Exercise instructions: Leave out the pictures. Return every record otherwise untouched.
================================
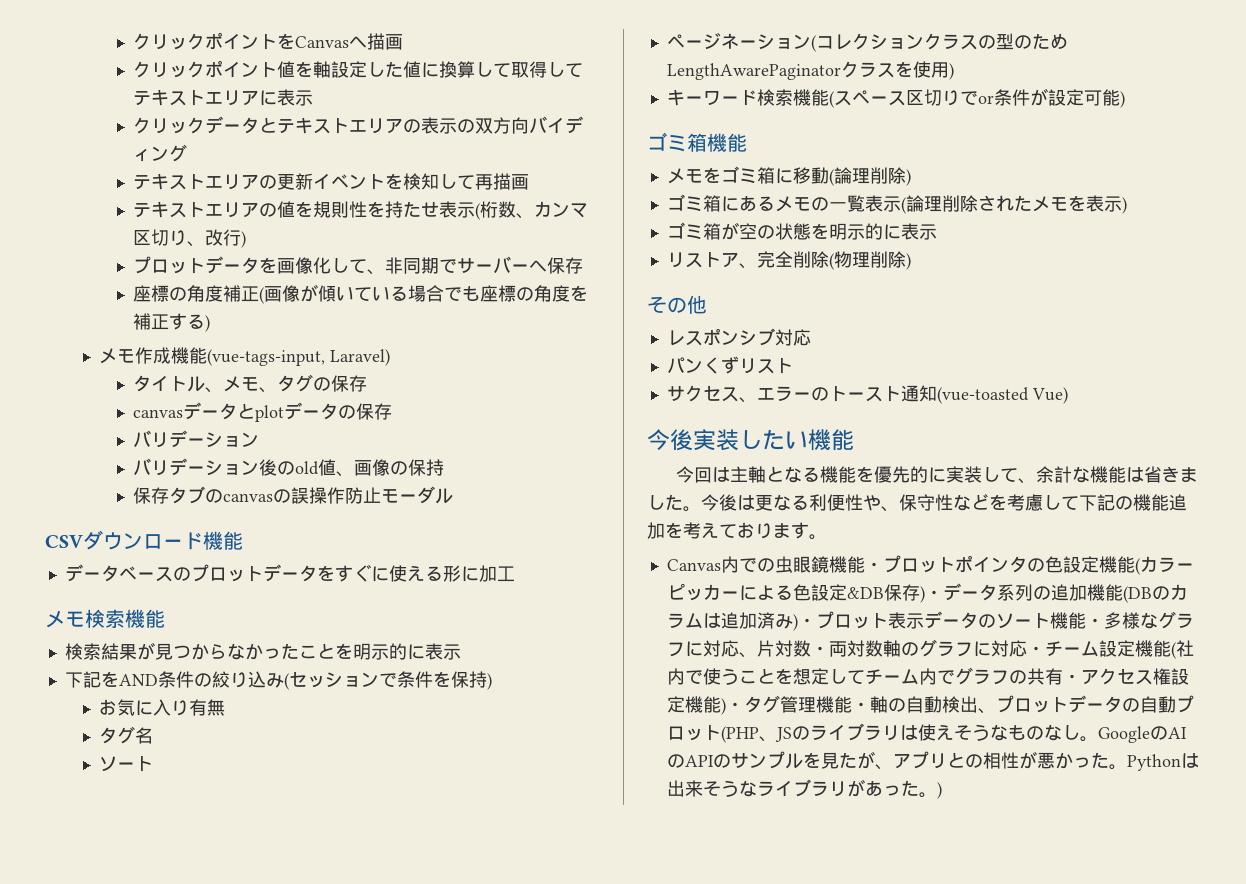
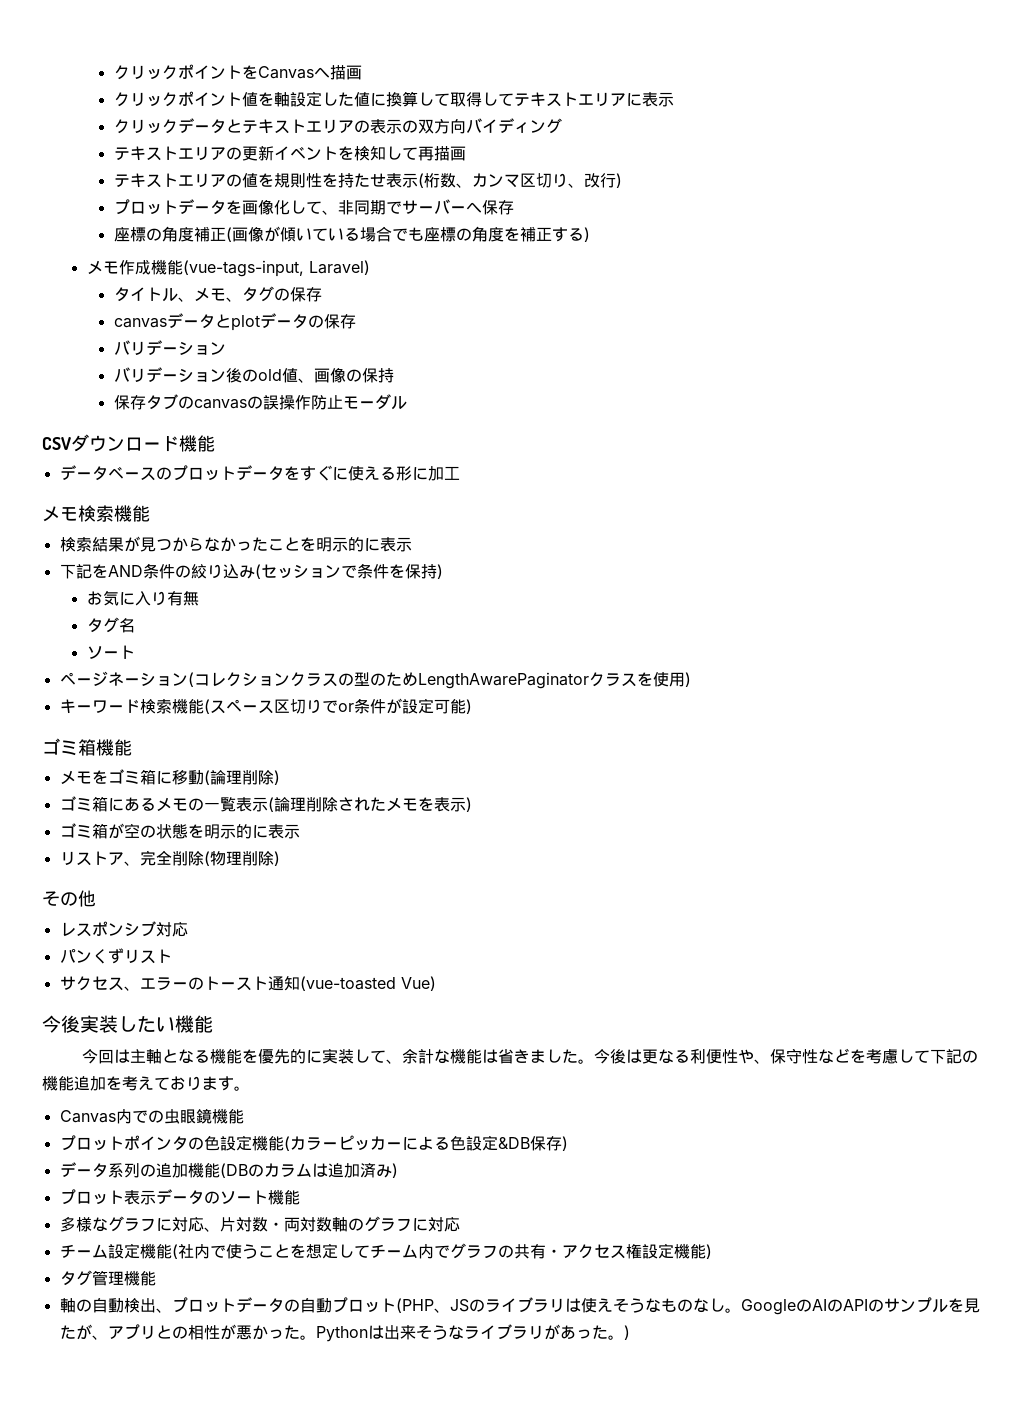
[864,562,883,571] ・ -> (244, 1116) //
[924,590,943,599] ・ -> (568, 1143) //
[797,618,816,627] ・ -> (398, 1170) //
[1085,618,1104,627] ・ -> (300, 1197) //
[1026,646,1045,655] ・ -> (460, 1224) //
[725,702,744,711] ・ -> (712, 1251) //
[851,702,870,711] ・ -> (156, 1278) //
================================
Response to the task:
[864,562,883,571] ・ -> (244, 1116) //
[924,590,943,599] ・ -> (568, 1143) //
[797,618,816,627] ・ -> (398, 1170) //
[1085,618,1104,627] ・ -> (300, 1197) //
[1026,646,1045,655] ・ -> (460, 1224) //
[725,702,744,711] ・ -> (712, 1251) //
[851,702,870,711] ・ -> (156, 1278) //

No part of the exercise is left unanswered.